── Source material
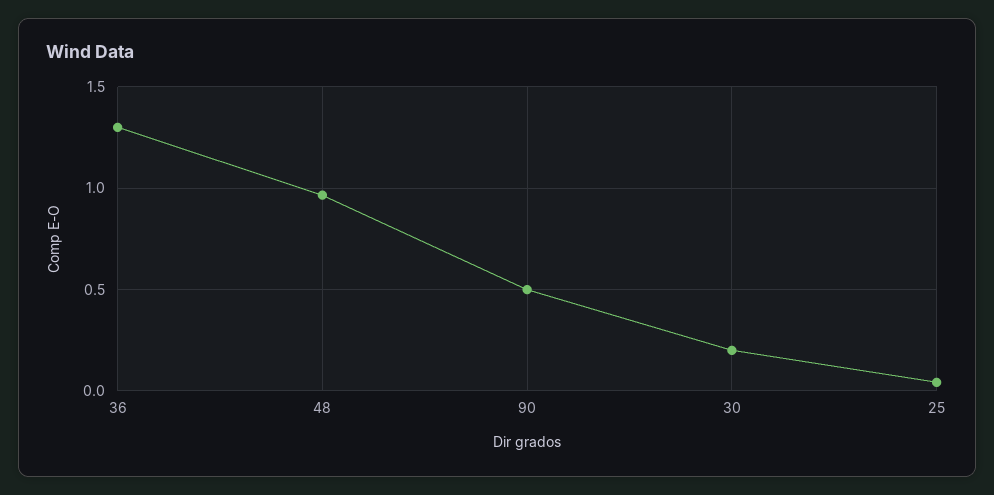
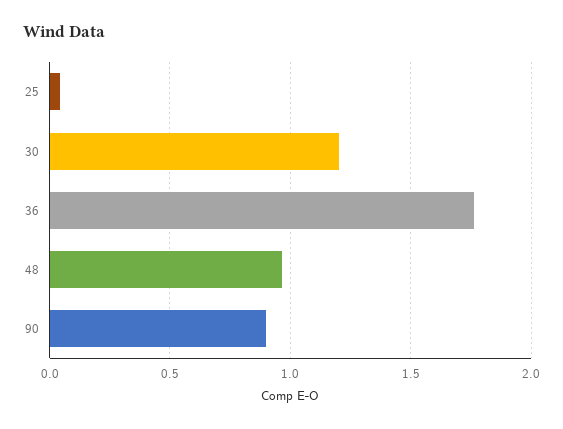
  {
-   "36": 1.3,
+   "36": 1.75,
    "48": 0.95,
-   "90": 0.5,
+   "90": 0.9,
-   "30": 0.2,
+   "30": 1.2,
    "25": 0.05
  }

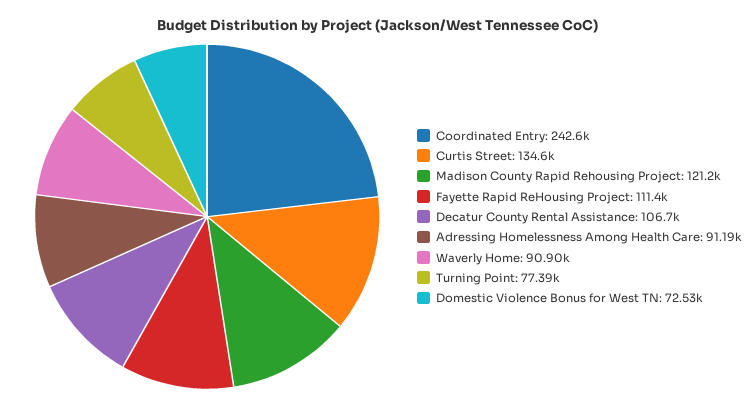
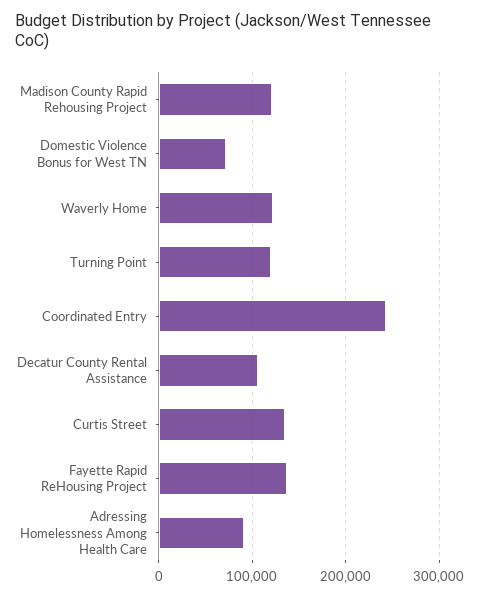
  {
    "Coordinated Entry": 242600,
    "Curtis Street": 134600,
    "Madison County Rapid Rehousing Project": 121200,
-   "Fayette Rapid ReHousing Project": 111400,
+   "Fayette Rapid ReHousing Project": 140000,
    "Decatur County Rental Assistance": 106700,
    "Adressing Homelessness Among Health Care": 91190,
-   "Waverly Home": 90900,
+   "Waverly Home": 120000,
-   "Turning Point": 77390,
+   "Turning Point": 120000,
    "Domestic Violence Bonus for West TN": 72530
  }

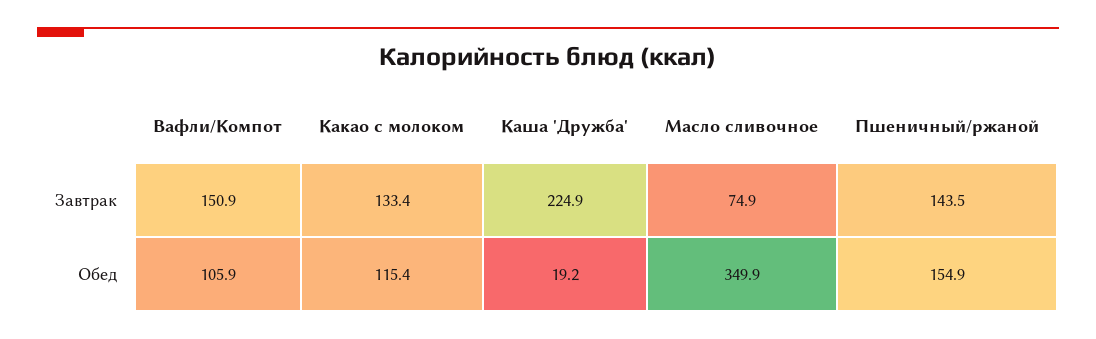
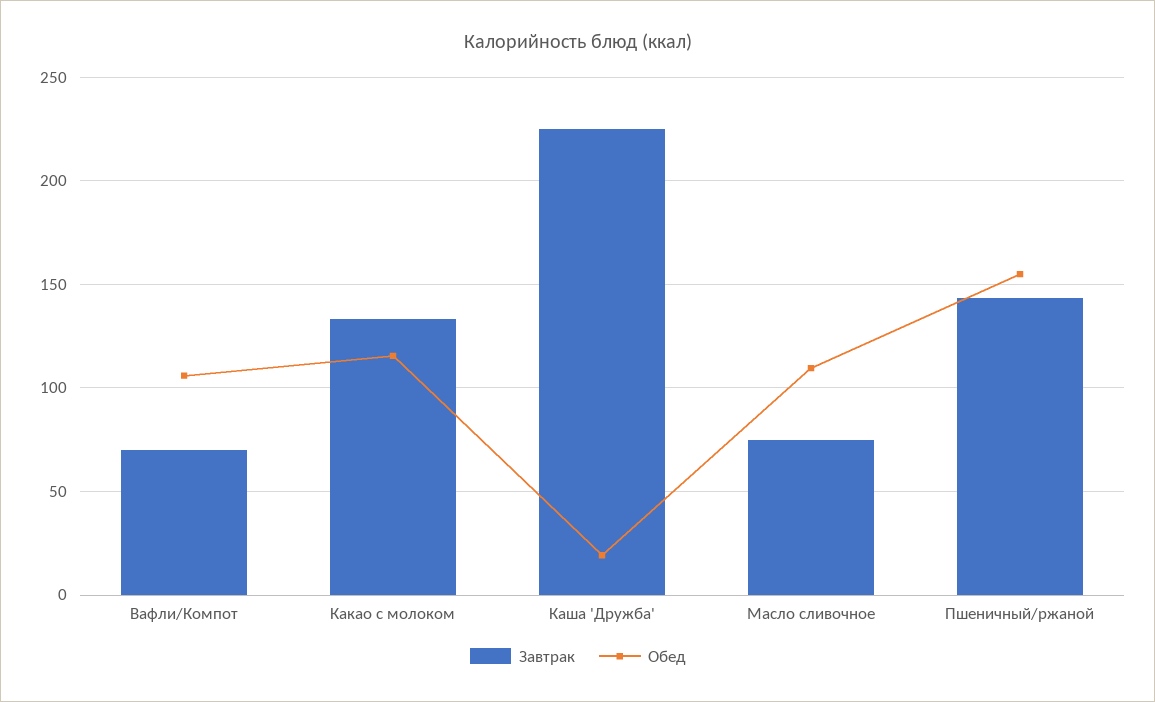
  {
    "Завтрак": {
-     "Вафли/Компот": 150.9,
+     "Вафли/Компот": 70,
      "Какао с молоком": 133.4,
      "Каша 'Дружба'": 224.9,
      "Масло сливочное": 74.9,
      "Пшеничный/ржаной": 143.5
    },
    "Обед": {
      "Вафли/Компот": 105.9,
      "Какао с молоком": 115.4,
      "Каша 'Дружба'": 19.2,
-     "Масло сливочное": 349.9,
+     "Масло сливочное": 110,
      "Пшеничный/ржаной": 154.9
    }
  }

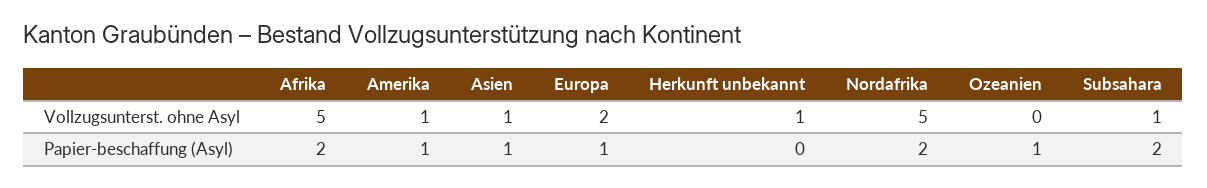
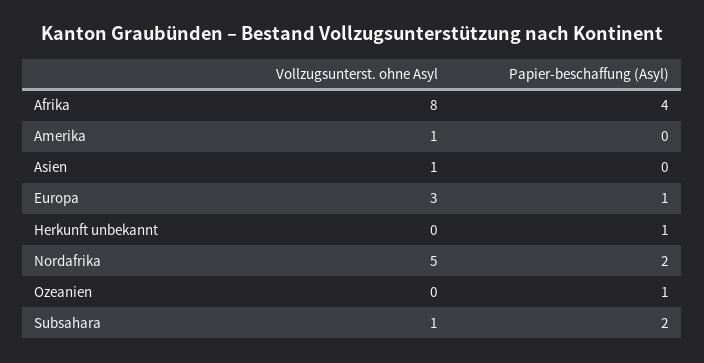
  {
    "Afrika": {
-     "Vollzugsunterst. ohne Asyl": 5,
+     "Vollzugsunterst. ohne Asyl": 8,
-     "Papier-beschaffung (Asyl)": 2
+     "Papier-beschaffung (Asyl)": 4
    },
    "Amerika": {
      "Vollzugsunterst. ohne Asyl": 1,
-     "Papier-beschaffung (Asyl)": 1
+     "Papier-beschaffung (Asyl)": 0
    },
    "Asien": {
      "Vollzugsunterst. ohne Asyl": 1,
-     "Papier-beschaffung (Asyl)": 1
+     "Papier-beschaffung (Asyl)": 0
    },
    "Europa": {
-     "Vollzugsunterst. ohne Asyl": 2,
+     "Vollzugsunterst. ohne Asyl": 3,
      "Papier-beschaffung (Asyl)": 1
    },
    "Herkunft unbekannt": {
-     "Vollzugsunterst. ohne Asyl": 1,
+     "Vollzugsunterst. ohne Asyl": 0,
-     "Papier-beschaffung (Asyl)": 0
+     "Papier-beschaffung (Asyl)": 1
    },
    "Nordafrika": {
      "Vollzugsunterst. ohne Asyl": 5,
      "Papier-beschaffung (Asyl)": 2
    },
    "Ozeanien": {
      "Vollzugsunterst. ohne Asyl": 0,
      "Papier-beschaffung (Asyl)": 1
    },
    "Subsahara": {
      "Vollzugsunterst. ohne Asyl": 1,
      "Papier-beschaffung (Asyl)": 2
    }
  }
────
### What is needed
Produce a verbatim copy of every entry, excluding pictures.

### Task result
  {
-   "36": 1.3,
+   "36": 1.75,
    "48": 0.95,
-   "90": 0.5,
+   "90": 0.9,
-   "30": 0.2,
+   "30": 1.2,
    "25": 0.05
  }

  {
    "Coordinated Entry": 242600,
    "Curtis Street": 134600,
    "Madison County Rapid Rehousing Project": 121200,
-   "Fayette Rapid ReHousing Project": 111400,
+   "Fayette Rapid ReHousing Project": 140000,
    "Decatur County Rental Assistance": 106700,
    "Adressing Homelessness Among Health Care": 91190,
-   "Waverly Home": 90900,
+   "Waverly Home": 120000,
-   "Turning Point": 77390,
+   "Turning Point": 120000,
    "Domestic Violence Bonus for West TN": 72530
  }

  {
    "Завтрак": {
-     "Вафли/Компот": 150.9,
+     "Вафли/Компот": 70,
      "Какао с молоком": 133.4,
      "Каша 'Дружба'": 224.9,
      "Масло сливочное": 74.9,
      "Пшеничный/ржаной": 143.5
    },
    "Обед": {
      "Вафли/Компот": 105.9,
      "Какао с молоком": 115.4,
      "Каша 'Дружба'": 19.2,
-     "Масло сливочное": 349.9,
+     "Масло сливочное": 110,
      "Пшеничный/ржаной": 154.9
    }
  }

  {
    "Afrika": {
-     "Vollzugsunterst. ohne Asyl": 5,
+     "Vollzugsunterst. ohne Asyl": 8,
-     "Papier-beschaffung (Asyl)": 2
+     "Papier-beschaffung (Asyl)": 4
    },
    "Amerika": {
      "Vollzugsunterst. ohne Asyl": 1,
-     "Papier-beschaffung (Asyl)": 1
+     "Papier-beschaffung (Asyl)": 0
    },
    "Asien": {
      "Vollzugsunterst. ohne Asyl": 1,
-     "Papier-beschaffung (Asyl)": 1
+     "Papier-beschaffung (Asyl)": 0
    },
    "Europa": {
-     "Vollzugsunterst. ohne Asyl": 2,
+     "Vollzugsunterst. ohne Asyl": 3,
      "Papier-beschaffung (Asyl)": 1
    },
    "Herkunft unbekannt": {
-     "Vollzugsunterst. ohne Asyl": 1,
+     "Vollzugsunterst. ohne Asyl": 0,
-     "Papier-beschaffung (Asyl)": 0
+     "Papier-beschaffung (Asyl)": 1
    },
    "Nordafrika": {
      "Vollzugsunterst. ohne Asyl": 5,
      "Papier-beschaffung (Asyl)": 2
    },
    "Ozeanien": {
      "Vollzugsunterst. ohne Asyl": 0,
      "Papier-beschaffung (Asyl)": 1
    },
    "Subsahara": {
      "Vollzugsunterst. ohne Asyl": 1,
      "Papier-beschaffung (Asyl)": 2
    }
  }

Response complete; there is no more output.